> [What is required]:
For each line in the material below that holds "worn", copy that line.

——————

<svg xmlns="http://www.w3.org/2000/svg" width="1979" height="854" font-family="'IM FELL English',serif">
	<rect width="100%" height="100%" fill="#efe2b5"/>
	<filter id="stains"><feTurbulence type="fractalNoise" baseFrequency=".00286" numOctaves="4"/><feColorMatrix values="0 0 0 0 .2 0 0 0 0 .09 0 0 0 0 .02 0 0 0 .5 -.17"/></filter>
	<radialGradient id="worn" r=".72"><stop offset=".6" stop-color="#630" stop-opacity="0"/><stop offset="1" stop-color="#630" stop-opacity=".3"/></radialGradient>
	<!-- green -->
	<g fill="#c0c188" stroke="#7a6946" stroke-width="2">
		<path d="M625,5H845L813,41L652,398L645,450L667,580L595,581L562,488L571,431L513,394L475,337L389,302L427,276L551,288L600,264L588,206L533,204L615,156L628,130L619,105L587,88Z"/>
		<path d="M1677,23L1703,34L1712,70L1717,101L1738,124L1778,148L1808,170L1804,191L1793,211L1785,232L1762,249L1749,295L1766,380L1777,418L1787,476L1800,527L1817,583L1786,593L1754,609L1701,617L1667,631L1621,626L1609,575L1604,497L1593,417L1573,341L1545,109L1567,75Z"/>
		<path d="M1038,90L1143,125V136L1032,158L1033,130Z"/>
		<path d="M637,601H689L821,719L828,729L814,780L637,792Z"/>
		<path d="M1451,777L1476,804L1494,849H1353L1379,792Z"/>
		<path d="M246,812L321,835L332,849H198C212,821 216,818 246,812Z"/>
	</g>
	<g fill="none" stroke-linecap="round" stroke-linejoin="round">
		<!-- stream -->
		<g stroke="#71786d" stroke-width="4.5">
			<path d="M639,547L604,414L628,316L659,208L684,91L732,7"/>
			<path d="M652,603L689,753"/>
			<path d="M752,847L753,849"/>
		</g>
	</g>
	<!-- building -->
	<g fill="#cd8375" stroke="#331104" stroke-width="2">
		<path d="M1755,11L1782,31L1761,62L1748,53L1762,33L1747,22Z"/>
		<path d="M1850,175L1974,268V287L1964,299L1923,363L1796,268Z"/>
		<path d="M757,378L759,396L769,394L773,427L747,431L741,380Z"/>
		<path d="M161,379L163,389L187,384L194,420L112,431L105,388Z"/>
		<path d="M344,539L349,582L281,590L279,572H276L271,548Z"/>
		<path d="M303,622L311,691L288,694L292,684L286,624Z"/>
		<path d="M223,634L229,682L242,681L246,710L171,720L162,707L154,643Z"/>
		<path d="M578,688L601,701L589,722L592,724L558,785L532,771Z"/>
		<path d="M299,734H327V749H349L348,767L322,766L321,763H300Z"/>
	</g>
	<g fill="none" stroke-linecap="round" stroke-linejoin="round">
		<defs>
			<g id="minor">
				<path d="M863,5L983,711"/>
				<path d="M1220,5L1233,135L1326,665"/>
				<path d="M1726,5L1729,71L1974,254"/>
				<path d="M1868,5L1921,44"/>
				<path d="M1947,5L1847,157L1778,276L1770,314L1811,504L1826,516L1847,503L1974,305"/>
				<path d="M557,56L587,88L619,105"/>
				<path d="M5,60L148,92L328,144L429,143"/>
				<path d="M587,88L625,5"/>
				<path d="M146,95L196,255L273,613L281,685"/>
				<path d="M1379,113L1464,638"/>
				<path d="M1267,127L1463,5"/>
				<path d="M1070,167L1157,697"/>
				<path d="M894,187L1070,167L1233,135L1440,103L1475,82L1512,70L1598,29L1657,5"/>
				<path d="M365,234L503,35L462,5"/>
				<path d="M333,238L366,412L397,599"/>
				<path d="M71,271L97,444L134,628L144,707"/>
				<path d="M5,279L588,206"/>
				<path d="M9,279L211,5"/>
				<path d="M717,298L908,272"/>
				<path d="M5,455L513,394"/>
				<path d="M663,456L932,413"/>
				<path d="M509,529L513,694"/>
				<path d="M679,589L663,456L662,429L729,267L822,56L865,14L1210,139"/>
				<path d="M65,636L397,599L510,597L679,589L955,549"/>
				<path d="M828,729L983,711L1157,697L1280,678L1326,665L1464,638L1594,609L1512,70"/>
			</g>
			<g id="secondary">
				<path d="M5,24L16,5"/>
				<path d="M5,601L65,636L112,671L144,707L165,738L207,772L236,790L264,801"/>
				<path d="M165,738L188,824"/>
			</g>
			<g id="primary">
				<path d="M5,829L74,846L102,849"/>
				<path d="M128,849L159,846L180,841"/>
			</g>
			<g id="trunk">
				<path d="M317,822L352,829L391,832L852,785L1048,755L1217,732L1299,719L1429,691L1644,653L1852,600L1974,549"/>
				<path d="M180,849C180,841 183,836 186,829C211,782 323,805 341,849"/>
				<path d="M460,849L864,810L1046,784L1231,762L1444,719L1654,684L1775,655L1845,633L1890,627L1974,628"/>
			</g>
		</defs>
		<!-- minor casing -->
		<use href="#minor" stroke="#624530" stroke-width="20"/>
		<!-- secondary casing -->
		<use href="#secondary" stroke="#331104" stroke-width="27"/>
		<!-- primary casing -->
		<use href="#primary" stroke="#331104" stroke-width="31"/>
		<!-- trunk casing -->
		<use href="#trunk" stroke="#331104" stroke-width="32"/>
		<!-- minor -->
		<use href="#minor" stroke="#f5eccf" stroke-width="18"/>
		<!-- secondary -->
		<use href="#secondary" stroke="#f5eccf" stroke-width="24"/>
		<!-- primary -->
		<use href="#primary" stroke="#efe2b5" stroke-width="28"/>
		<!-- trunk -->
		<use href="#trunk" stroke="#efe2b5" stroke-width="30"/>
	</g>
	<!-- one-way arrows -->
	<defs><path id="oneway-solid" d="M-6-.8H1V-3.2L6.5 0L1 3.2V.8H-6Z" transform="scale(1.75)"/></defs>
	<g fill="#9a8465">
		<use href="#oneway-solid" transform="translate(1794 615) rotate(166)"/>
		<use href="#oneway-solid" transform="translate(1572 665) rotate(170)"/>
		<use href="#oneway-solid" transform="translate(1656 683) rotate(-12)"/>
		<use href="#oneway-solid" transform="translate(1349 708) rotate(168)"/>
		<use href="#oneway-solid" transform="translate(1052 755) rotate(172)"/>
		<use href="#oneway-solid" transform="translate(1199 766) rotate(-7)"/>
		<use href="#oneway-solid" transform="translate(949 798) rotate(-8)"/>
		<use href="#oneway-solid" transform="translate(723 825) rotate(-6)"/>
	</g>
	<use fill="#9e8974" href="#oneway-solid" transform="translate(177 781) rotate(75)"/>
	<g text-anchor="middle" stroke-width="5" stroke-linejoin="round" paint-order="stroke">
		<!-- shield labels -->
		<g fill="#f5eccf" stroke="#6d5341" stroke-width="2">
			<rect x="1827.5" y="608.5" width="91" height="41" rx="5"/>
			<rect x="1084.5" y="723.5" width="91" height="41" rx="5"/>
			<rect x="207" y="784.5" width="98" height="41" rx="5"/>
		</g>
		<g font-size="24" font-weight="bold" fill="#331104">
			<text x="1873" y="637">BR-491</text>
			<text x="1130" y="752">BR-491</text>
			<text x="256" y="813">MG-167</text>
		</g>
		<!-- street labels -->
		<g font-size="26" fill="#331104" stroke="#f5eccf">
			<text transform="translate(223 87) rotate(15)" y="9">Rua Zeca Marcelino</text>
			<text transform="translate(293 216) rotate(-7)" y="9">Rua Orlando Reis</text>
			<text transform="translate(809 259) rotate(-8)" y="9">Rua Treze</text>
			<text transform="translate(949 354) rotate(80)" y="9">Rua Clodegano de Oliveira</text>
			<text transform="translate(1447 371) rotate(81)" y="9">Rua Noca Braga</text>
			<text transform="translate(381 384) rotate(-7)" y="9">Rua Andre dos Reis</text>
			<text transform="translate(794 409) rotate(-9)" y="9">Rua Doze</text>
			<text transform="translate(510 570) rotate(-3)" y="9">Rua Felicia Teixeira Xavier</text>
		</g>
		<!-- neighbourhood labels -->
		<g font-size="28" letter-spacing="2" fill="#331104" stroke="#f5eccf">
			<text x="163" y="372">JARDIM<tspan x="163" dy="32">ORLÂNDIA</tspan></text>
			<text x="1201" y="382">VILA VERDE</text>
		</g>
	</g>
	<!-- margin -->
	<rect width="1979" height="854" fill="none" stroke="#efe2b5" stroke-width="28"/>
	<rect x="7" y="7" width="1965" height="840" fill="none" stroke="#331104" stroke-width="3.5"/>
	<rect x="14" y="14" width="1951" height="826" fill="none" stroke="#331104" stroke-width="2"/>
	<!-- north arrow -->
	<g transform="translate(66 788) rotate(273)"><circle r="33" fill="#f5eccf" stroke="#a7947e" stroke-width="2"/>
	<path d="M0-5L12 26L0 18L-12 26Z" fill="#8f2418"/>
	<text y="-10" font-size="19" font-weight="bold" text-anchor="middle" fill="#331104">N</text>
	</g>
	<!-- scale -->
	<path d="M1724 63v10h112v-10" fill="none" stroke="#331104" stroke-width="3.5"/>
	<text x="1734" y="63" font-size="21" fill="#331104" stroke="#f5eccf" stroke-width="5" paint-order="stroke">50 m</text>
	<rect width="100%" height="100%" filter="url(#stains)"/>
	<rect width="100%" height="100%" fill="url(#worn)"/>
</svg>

——————

> [Solution]:
	<radialGradient id="worn" r=".72"><stop offset=".6" stop-color="#630" stop-opacity="0"/><stop offset="1" stop-color="#630" stop-opacity=".3"/></radialGradient>
	<rect width="100%" height="100%" fill="url(#worn)"/>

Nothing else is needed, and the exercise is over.